Policy Initiatives: In order to put land ownership in the hands of residents or a benevolent landlord, there needs to be a favorable policy environment. New Hampshire has enacted a "60 Day Notice" law that requires a manufactured housing park seller to allow its residents 60 days to form a cooperative and secure financing. This legislation should be pursued in states where it currently does not exist. Additionally, manufactured housing dealers should be bonded to ensure accountability for warranties on the housing units they sell.
Because the manufactured housing industry grew from the travel industry, it has historically been treated as personal property, not permanent housing. Manufactured housing should be considered permanent and its lending practices should be covered under ERISA regulations to ensure maximum consumer protection against predatory lending practices.

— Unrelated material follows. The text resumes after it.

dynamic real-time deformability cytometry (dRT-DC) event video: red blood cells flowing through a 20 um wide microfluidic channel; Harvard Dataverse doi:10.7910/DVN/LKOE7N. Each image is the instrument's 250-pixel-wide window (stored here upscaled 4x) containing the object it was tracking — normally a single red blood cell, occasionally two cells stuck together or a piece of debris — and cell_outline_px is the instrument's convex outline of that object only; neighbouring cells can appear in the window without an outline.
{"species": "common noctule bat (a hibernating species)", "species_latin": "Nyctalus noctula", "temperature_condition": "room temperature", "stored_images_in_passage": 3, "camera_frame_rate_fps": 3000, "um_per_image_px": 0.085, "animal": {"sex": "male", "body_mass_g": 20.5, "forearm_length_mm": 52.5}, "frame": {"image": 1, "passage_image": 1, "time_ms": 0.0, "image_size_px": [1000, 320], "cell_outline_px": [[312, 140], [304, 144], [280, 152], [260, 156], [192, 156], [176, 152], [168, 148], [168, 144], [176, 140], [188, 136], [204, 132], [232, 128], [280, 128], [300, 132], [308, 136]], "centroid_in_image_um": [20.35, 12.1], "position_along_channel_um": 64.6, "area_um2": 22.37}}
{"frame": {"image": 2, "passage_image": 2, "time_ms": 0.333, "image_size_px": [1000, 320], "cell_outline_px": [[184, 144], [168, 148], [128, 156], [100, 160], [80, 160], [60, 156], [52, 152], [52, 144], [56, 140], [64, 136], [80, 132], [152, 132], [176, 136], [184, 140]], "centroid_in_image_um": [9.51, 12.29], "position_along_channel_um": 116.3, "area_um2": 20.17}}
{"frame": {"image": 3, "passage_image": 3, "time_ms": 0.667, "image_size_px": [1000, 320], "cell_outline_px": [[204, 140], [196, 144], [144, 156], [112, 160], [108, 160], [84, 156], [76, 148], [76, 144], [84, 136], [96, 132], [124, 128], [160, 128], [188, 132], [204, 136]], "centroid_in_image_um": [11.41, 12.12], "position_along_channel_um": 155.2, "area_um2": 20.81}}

Market Dynamics Strategy: Entrepreneurs in the non-profit sector can improve markets simply by participating in the market. Because policy initiatives will never ameliorate all challenges in the manufactured housing industry, entrepreneurs can empower consumers by encouraging home ownership.
About the Authors
Jennifer Folsom and Lee Boyle are Masters of Business Administration candidates at the McDonough School of Business at Georgetown University. During business school, Ms. Folsom pursued a summer internship in investment banking and consulted on a variety of financial services consulting projects. Prior to business school, Ms. Folsom was an Associate in the High Net Worth Group at Legg Mason Wood Walker, Inc., where she assisted in the management of a $3 billion client portfolio. Mr. Boyle currently works part-time in the Social Research area for the socially responsible mutual funds managed by the Calvert group in Bethesda, MD. Prior to business school, he worked for the US Congress as a policy analyst.